As for the Chinese connection to the Burning Bushes, and the ‘reorganization’ of CITI and BoA, and other U.S financial giants looking under rocks for equity investors from China, Singapore, Korea, Japan, and the Middle East, I’d say the parties coming in are coming in with their eye on the bouncing ball and to feed on the weakened corpus of those institutions that they seek to gain a degree of shareholder ‘control’ over.  It is not just a matter of who is bleeding how badly.  It is a matter of who has the greatest potential to end up benefiting from the activation of funds on account by depository relationship to any of these bank institutions. 

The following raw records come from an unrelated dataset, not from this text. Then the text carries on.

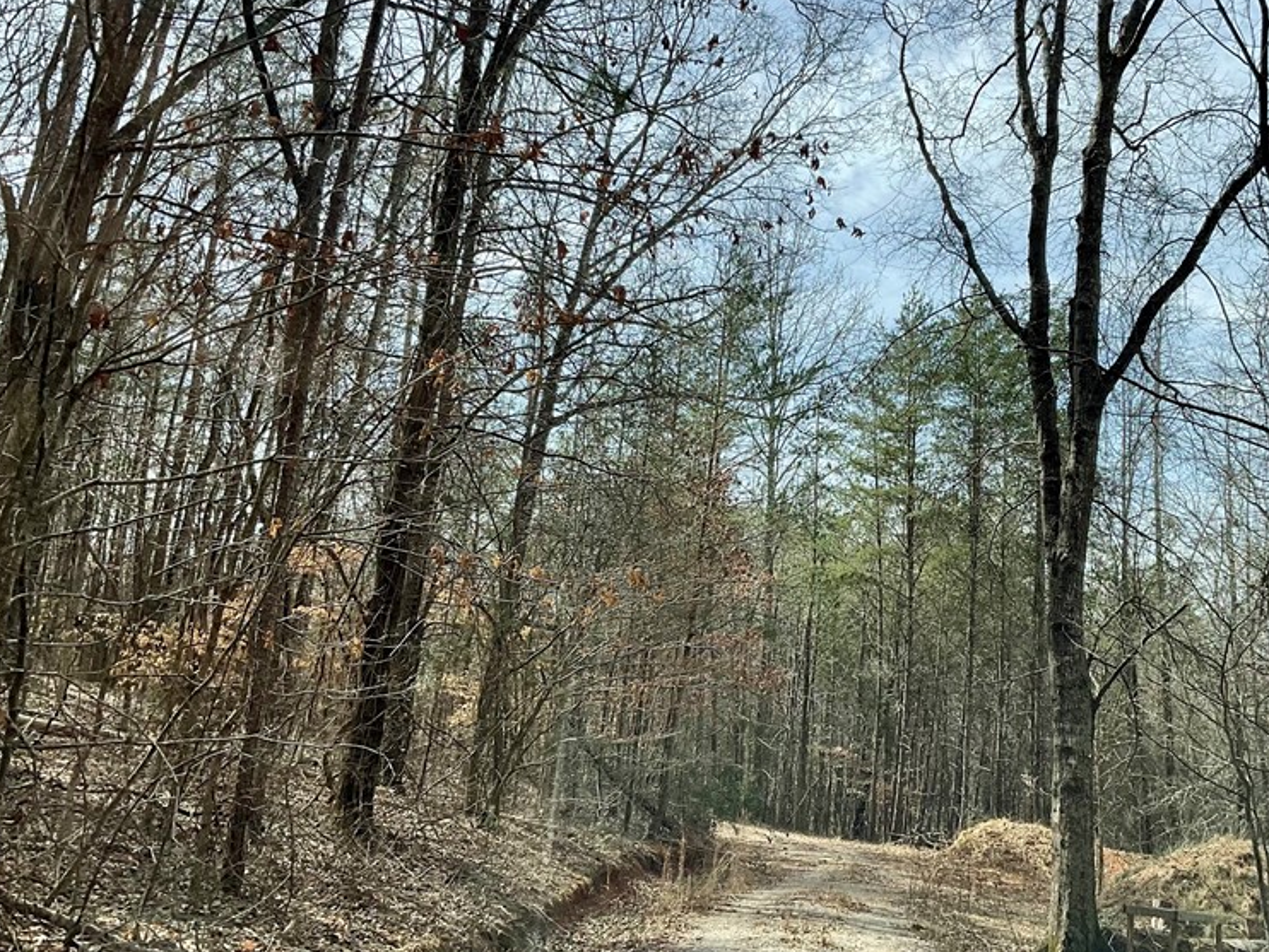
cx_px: 800
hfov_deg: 46.3
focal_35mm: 40
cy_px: 456
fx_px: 1467
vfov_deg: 36.0
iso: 16
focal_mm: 3
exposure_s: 1/1055
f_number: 1.8
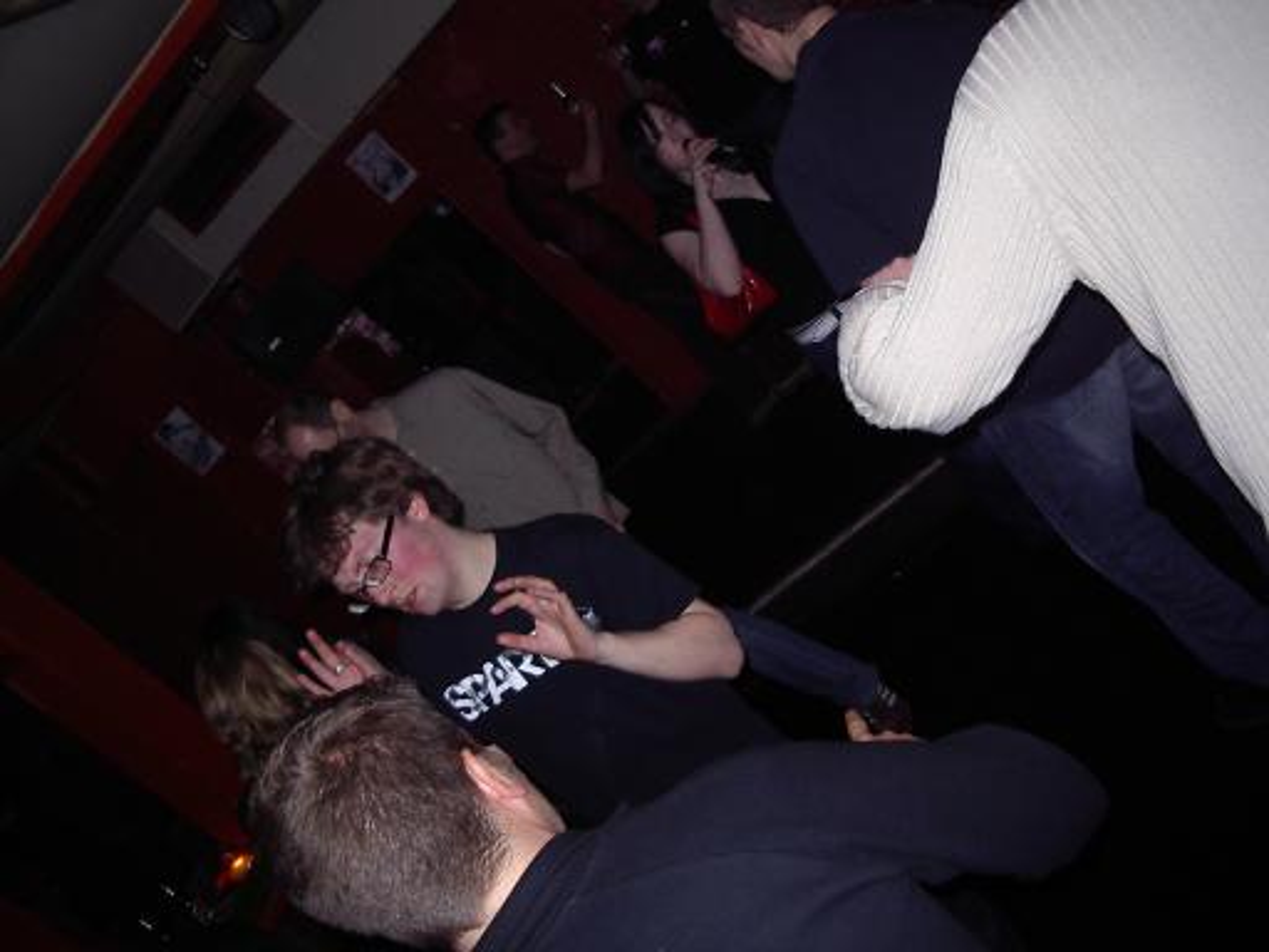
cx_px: 634
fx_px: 1393
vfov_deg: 37.7
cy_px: 476
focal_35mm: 38
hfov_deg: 49.0
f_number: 2.6
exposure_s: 1/60
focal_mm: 5.8
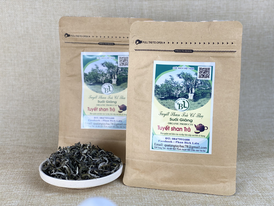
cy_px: 103
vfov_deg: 28.0
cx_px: 137
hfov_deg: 36.8
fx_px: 412
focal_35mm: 52
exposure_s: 1/100
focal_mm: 6
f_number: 2
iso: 32
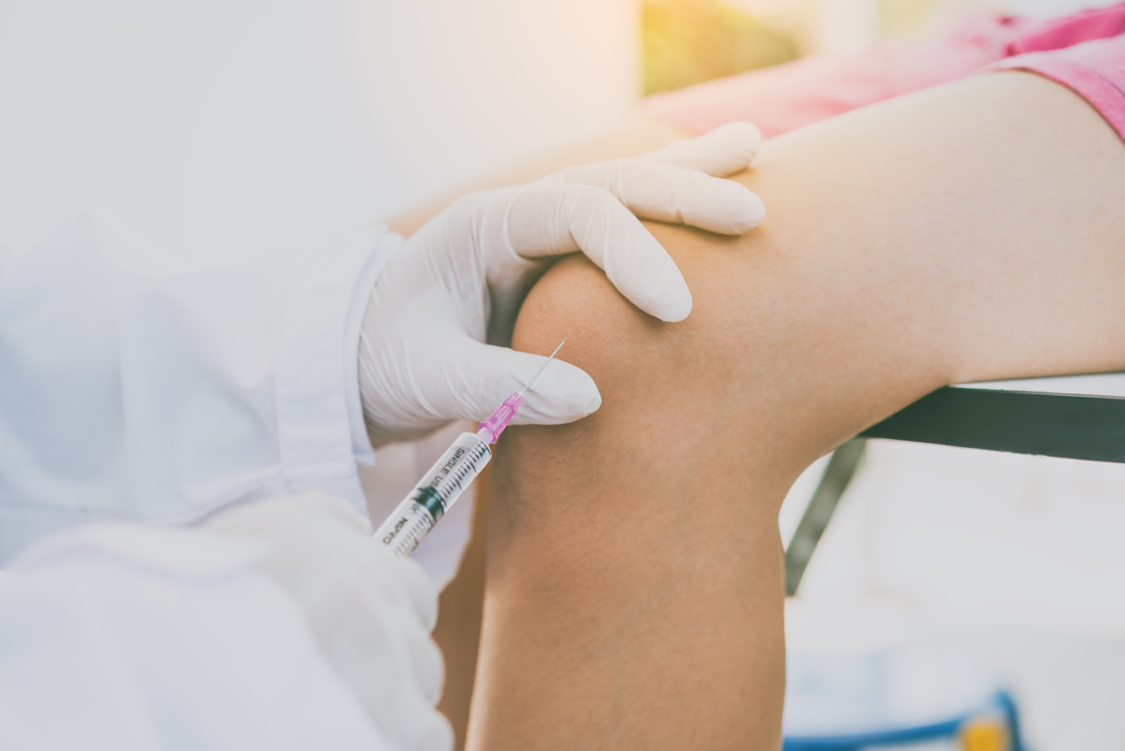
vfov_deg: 22.6
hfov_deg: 33.4
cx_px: 562
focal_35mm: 60
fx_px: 1876
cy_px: 376
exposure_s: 1/400
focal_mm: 60
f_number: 4
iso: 160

If the existing law form does not shift with or prior to delivery, by some substantive disclosure in the form and forum of PUBLIC ANNOUNCEMENT, everyone opting to or submitting to the compelled propaganda to activate in the U.S. FEDERAL CORPROATE-UST banking system, except for Gadoo and his buddies, will be activating funds for the benefit of the U.S. CORPORATION and the owners and principals of the SUB-CORPORATION(S) called BANKS.  This is a fact of law under the current regime of ‘law’.  Unless everyone as a ‘recipient’ were to become ‘re-instated’ as a lawful man or woman on the land of the state republic they were born ‘on’, their status is compromised and is equivalent to that of a ‘voluntary slave’ and commercial fiction, domiciled within the DISTRICT OF COLUMBIA, and has NO RIGHTS UNDER THE BILL OF RIGHTS.  You, the real man or woman, can sign for that legal fiction “U.S. person” and act for it, and assume or accept legal liability for IT’s obligations and duties.  You can effect a ‘deposit’ of ‘lawful money’ funds into a U.S. bank corporation, under regime of the UST and/or FRBS, and you may not claim any Right under the Constitution that any U.S. court will take cognizance of, if what you think is “your property”, held on Account at any bank has been removed or diminished, or substituted for [converted] by anY act of the UST-UNITED STATES.

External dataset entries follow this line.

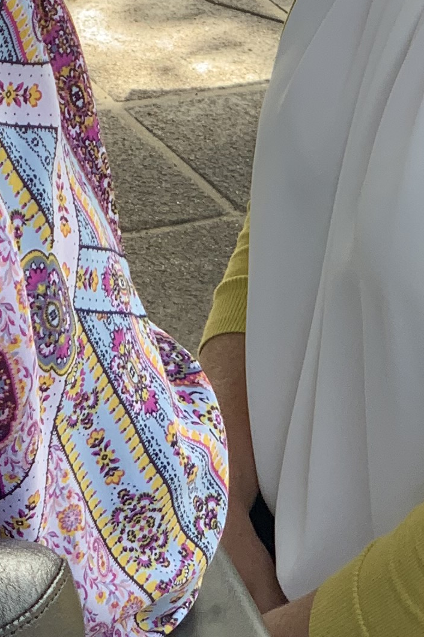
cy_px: -123
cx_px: -47
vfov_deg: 9.8
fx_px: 3639
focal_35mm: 206
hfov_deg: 6.6
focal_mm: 6
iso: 16
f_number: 2.4
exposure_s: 1/137
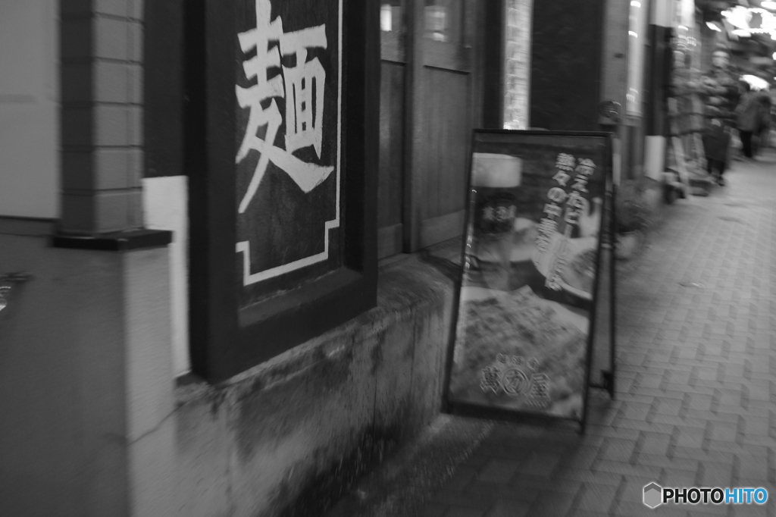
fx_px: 970
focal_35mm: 45
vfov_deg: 29.8
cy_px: 258
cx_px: 388
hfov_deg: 43.6
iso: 800
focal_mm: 30
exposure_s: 1/25
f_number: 4
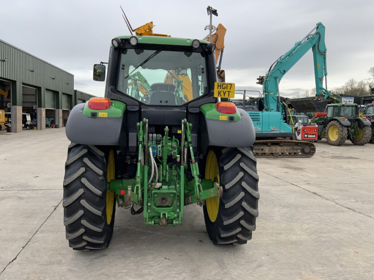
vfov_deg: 48.2
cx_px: 187
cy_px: 140
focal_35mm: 29
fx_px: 313
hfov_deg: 61.7
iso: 16
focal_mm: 3
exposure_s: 1/829
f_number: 1.8
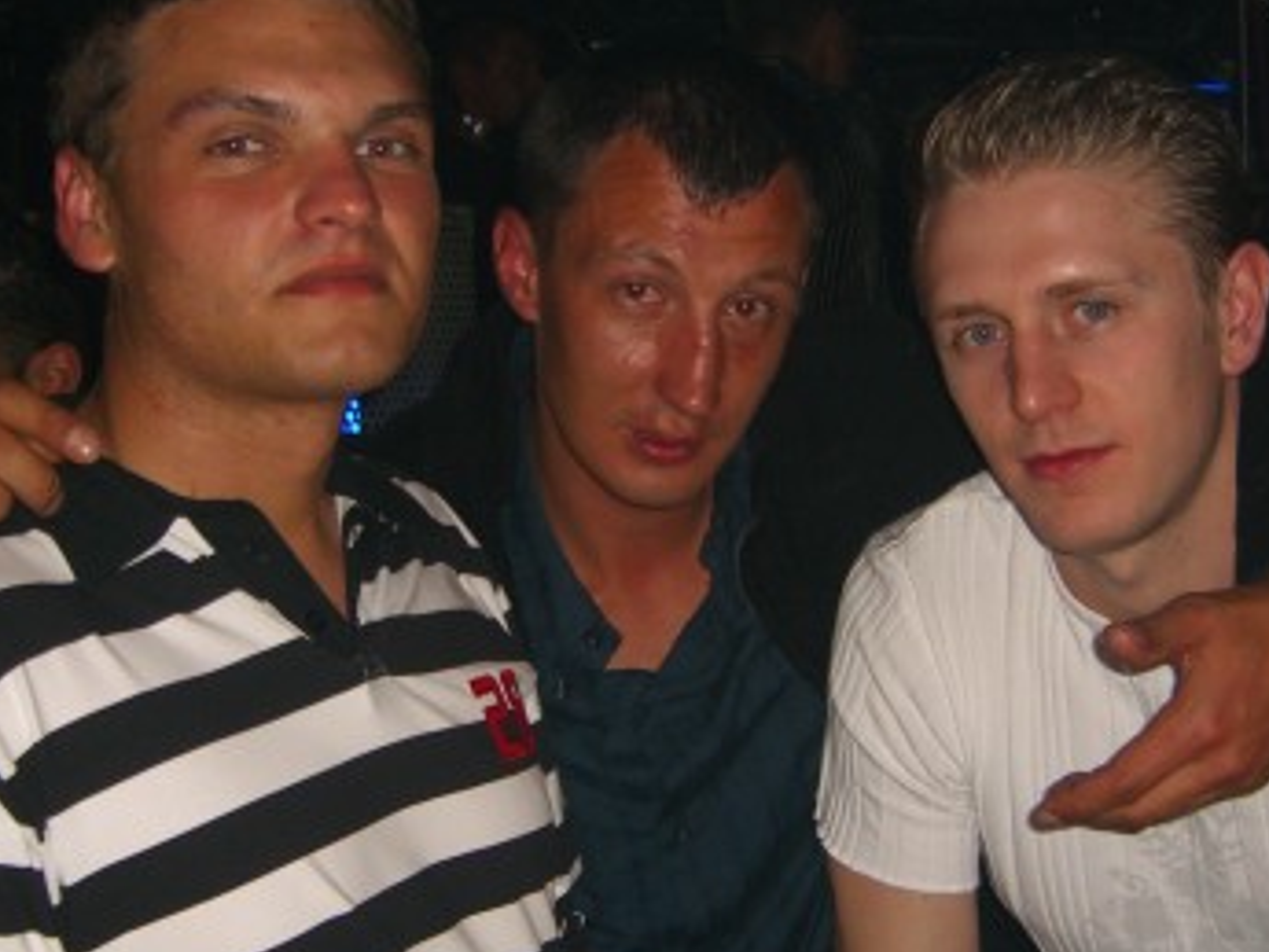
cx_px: 706
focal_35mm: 66
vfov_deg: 22.3
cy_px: 526
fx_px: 2420
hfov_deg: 29.4
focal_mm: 7.9
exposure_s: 1/60
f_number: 2.8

I suspect that the Chinese et al. know all of this at some level, and certainly am completely convinced that the Department of Justice, UST, and all others at the U.S.  Department of State, Commerce, etc. also know the core issue is about ‘status’, ‘standing’ and ‘capacity’.  The NAME ON THE ACCOUNT is WHO?  THAT name is presumed to be a TAXPAYER, which means ‘domiciled’ or ‘resident’ within the DISTRICT OF COLUMBIA.  That should tell us right there how these funds are to be expressed and what the status is of those who receive them.  Funds do not, therefore, appear to be coming out to private, real, men/women, but in NAME of the U.S. ADMINISTRATIVE FRANCHISE TRUST ‘PERSON’, which is ‘resident’ of the UNITED STATES, DISTRICT OF COLUMBIA, no matter what federal [territorial] ‘State’ one ‘resides’ in.  IT IS ALL FEDERAL, and it has nothing to do with the Republic called the U.S.A..  It may have something to do with the INCORPORATED ‘U.S.A.’, which Congress created as a corporate subdivision of the UNITED STATES, for whatever nefarious purposes, including for ‘tax collection’ by the IRS, but it is not the ‘ORGANIC’ uSA or U.S.A. republic. 

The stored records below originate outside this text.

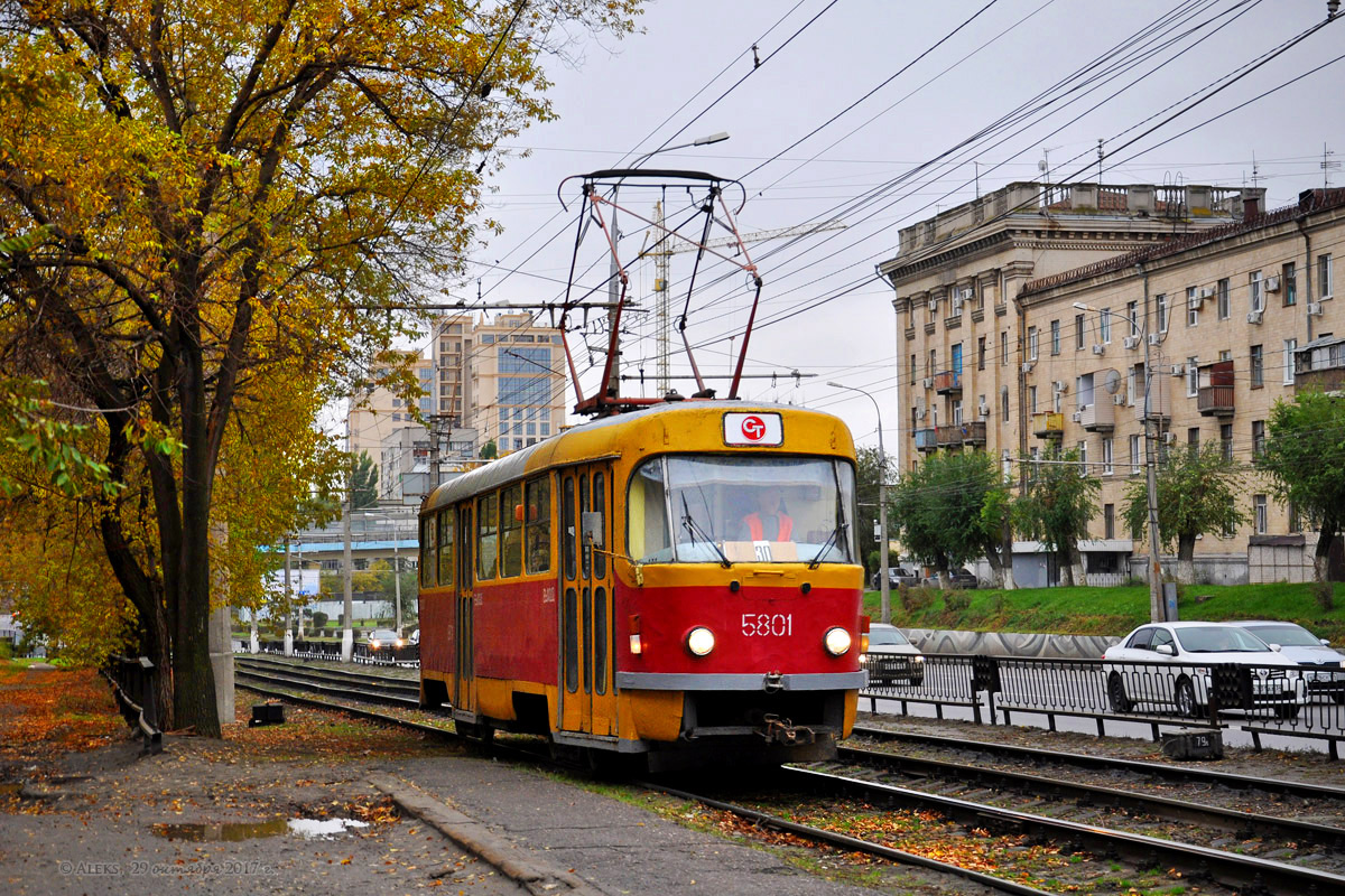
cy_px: 448
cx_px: 672
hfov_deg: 33.4
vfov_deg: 22.6
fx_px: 2241
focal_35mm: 60
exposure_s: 1/250
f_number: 5.6
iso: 400
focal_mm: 40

The NESARA team has got it’s work cut out if funding to private Americans of the republic states is ever to transpire.  In the meantime, those who have control of the logistics and access to funds with or without codes, or who can draw upon such funds via letters of credit etc. are seemingly winning the day.  Where is the U.S. military in this matter anyway?  Anyone else need be set aside, now is the time to do it.   I’d say that Burning Bush et al and eastern cronies are all working this process together to the detriment of the People.  No intervention and No Reformation = MOE OF THE SAME.  IF ‘they’ are watching and reading any of this, they have to be a little pissed that any ‘plan’ to convert funds once ‘deposited’, by the same means of conversion of ‘status’ and operation of ‘presumption of law’, is KNOWN and can be shown to the World Court, U.S. Gold Badges, U.S. Military, Provost Office, etc.  So, who’s protecting the Republic and the People who don’t know a thing about what has happened over the past 150 years?  How can a new and coherent anything come online if there is no compelling force brought to bear on accountability for action taken or not taken?  Where’s the teeth?  Just asking.